• BRIEF
Look through the data below and extract, unchanged, the lines from the one that contains "General notes: Present" to the one that contains "Problem 5.1) Berry", both included.

***** DATA TO EXAMINE

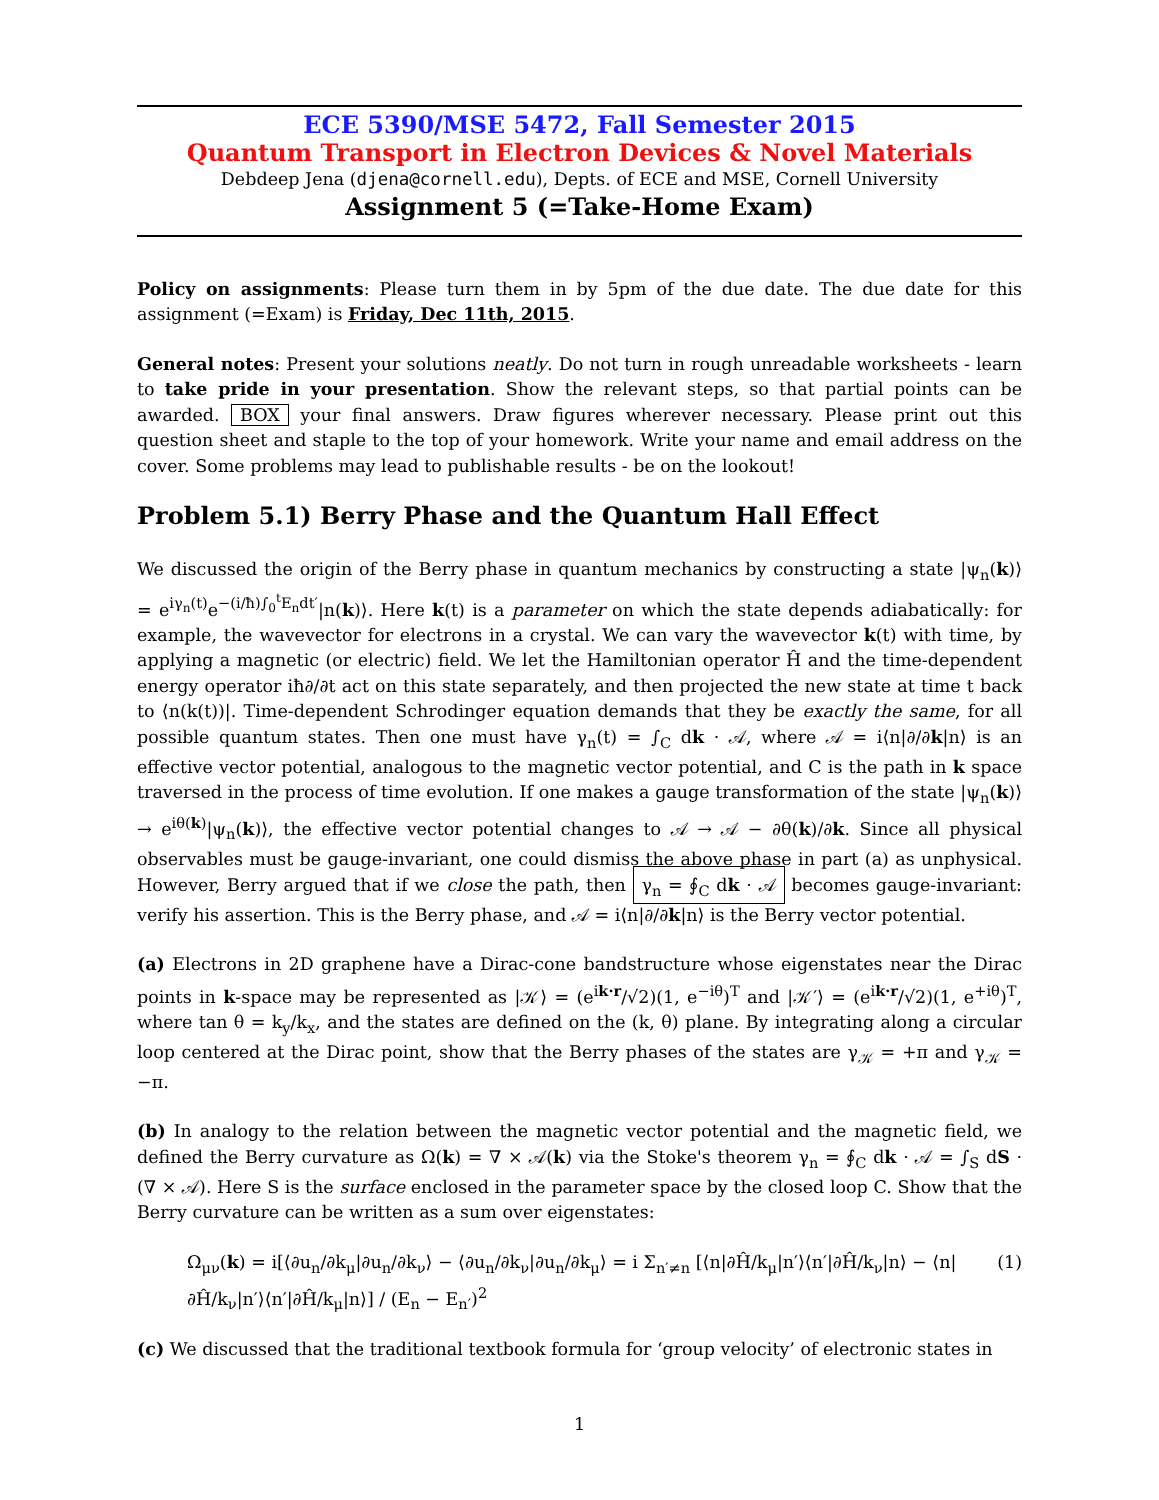ECE 5390/MSE 5472, Fall Semester 2015
Quantum Transport in Electron Devices & Novel Materials
Debdeep Jena (djena@cornell.edu), Depts. of ECE and MSE, Cornell University
Assignment 5 (=Take-Home Exam)
Policy on assignments: Please turn them in by 5pm of the due date. The due date for this assignment (=Exam) is Friday, Dec 11th, 2015.
General notes: Present your solutions neatly. Do not turn in rough unreadable worksheets - learn to take pride in your presentation. Show the relevant steps, so that partial points can be awarded. BOX your final answers. Draw figures wherever necessary. Please print out this question sheet and staple to the top of your homework. Write your name and email address on the cover. Some problems may lead to publishable results - be on the lookout!
Problem 5.1) Berry Phase and the Quantum Hall Effect
We discussed the origin of the Berry phase in quantum mechanics by constructing a state |ψ<sub>n</sub>(k)⟩ = e<sup>iγ<sub>n</sub>(t)</sup>e<sup>−(i/ħ)∫<sub>0</sub><sup>t</sup>E<sub>n</sub>dt′</sup>|n(k)⟩. Here k(t) is a parameter on which the state depends adiabatically: for example, the wavevector for electrons in a crystal. We can vary the wavevector k(t) with time, by applying a magnetic (or electric) field. We let the Hamiltonian operator Ĥ and the time-dependent energy operator iħ∂/∂t act on this state separately, and then projected the new state at time t back to ⟨n(k(t))|. Time-dependent Schrodinger equation demands that they be exactly the same, for all possible quantum states. Then one must have γ<sub>n</sub>(t) = ∫<sub>C</sub> dk · 𝒜, where 𝒜 = i⟨n|∂/∂k|n⟩ is an effective vector potential, analogous to the magnetic vector potential, and C is the path in k space traversed in the process of time evolution. If one makes a gauge transformation of the state |ψ<sub>n</sub>(k)⟩ → e<sup>iθ(k)</sup>|ψ<sub>n</sub>(k)⟩, the effective vector potential changes to 𝒜 → 𝒜 − ∂θ(k)/∂k. Since all physical observables must be gauge-invariant, one could dismiss the above phase in part (a) as unphysical. However, Berry argued that if we close the path, then γ<sub>n</sub> = ∮<sub>C</sub> dk · 𝒜 becomes gauge-invariant: verify his assertion. This is the Berry phase, and 𝒜 = i⟨n|∂/∂k|n⟩ is the Berry vector potential.
(a) Electrons in 2D graphene have a Dirac-cone bandstructure whose eigenstates near the Dirac points in k-space may be represented as |𝒦⟩ = (e<sup>ik·r</sup>/√2)(1, e<sup>−iθ</sup>)<sup>T</sup> and |𝒦′⟩ = (e<sup>ik·r</sup>/√2)(1, e<sup>+iθ</sup>)<sup>T</sup>, where tan θ = k<sub>y</sub>/k<sub>x</sub>, and the states are defined on the (k, θ) plane. By integrating along a circular loop centered at the Dirac point, show that the Berry phases of the states are γ<sub>𝒦</sub> = +π and γ<sub>𝒦</sub> = −π.
(b) In analogy to the relation between the magnetic vector potential and the magnetic field, we defined the Berry curvature as Ω(k) = ∇ × 𝒜(k) via the Stoke's theorem γ<sub>n</sub> = ∮<sub>C</sub> dk · 𝒜 = ∫<sub>S</sub> dS · (∇ × 𝒜). Here S is the surface enclosed in the parameter space by the closed loop C. Show that the Berry curvature can be written as a sum over eigenstates:
Ω<sub>μν</sub>(k) = i[⟨∂u<sub>n</sub>/∂k<sub>μ</sub>|∂u<sub>n</sub>/∂k<sub>ν</sub>⟩ − ⟨∂u<sub>n</sub>/∂k<sub>ν</sub>|∂u<sub>n</sub>/∂k<sub>μ</sub>⟩ = i Σ<sub>n′≠n</sub> [⟨n|∂Ĥ/k<sub>μ</sub>|n′⟩⟨n′|∂Ĥ/k<sub>ν</sub>|n⟩ − ⟨n|∂Ĥ/k<sub>ν</sub>|n′⟩⟨n′|∂Ĥ/k<sub>μ</sub>|n⟩] / (E<sub>n</sub> − E<sub>n′</sub>)<sup>2</sup> (1)
(c) We discussed that the traditional textbook formula for ‘group velocity’ of electronic states in
1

**********

• REPLY TO THE EXERCISE
General notes: Present your solutions neatly. Do not turn in rough unreadable worksheets - learn to take pride in your presentation. Show the relevant steps, so that partial points can be awarded. BOX your final answers. Draw figures wherever necessary. Please print out this question sheet and staple to the top of your homework. Write your name and email address on the cover. Some problems may lead to publishable results - be on the lookout!
Problem 5.1) Berry Phase and the Quantum Hall Effect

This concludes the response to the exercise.